Seeking to expand the program to public school students for the second AddisCoder in 2016, he partnered with the Meles Zenawi Foundation, which sponsored room and board for the high schoolers during the program. The foundation collaborated with Ethiopia’s Ministry of Education to recruit top-performing students from across the country.
This summer, more than 170 students enrolled in the third iteration of AddisCoder, which was led by three instructors and 20 teaching assistants recruited from all over the world, including three Harvard undergraduates. More than 20 Ethiopian college students served as lab assistants.
The intensive program, held at the Addis Ababa Science and Technology University, taught students the basics of Python programming and fundamental ideas in algorithm design and analysis. The hands-on program has only one to two hours of lectures each day. Students spend the bulk of their time in the lab solving problems and writing code.

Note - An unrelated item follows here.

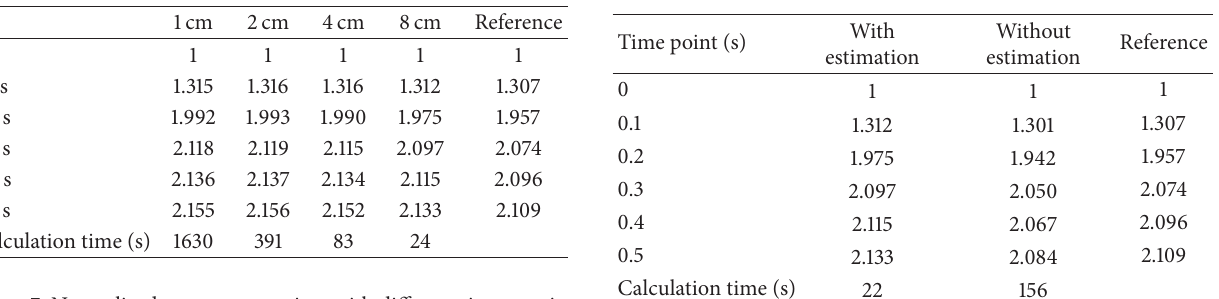
Table 6: Results for different mesh size during ramp perturbation.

Keeping up with a lab full of energetic high schoolers kept computer science concentrator Will Finigan, A.B. ’20, on his toes.
“I had never really done any teaching before, so this was a totally new experience for me and I didn’t know what to expect,” he said. “These kids were amazing. They were so into it, we had to basically drag them out of the lab each day when it was time to leave. They just wanted to keep working, and their excitement was contagious.”
Getting students up to speed during the tough, initial lessons was challenging, heightened by the fact that some were not proficient in English, Finigan said.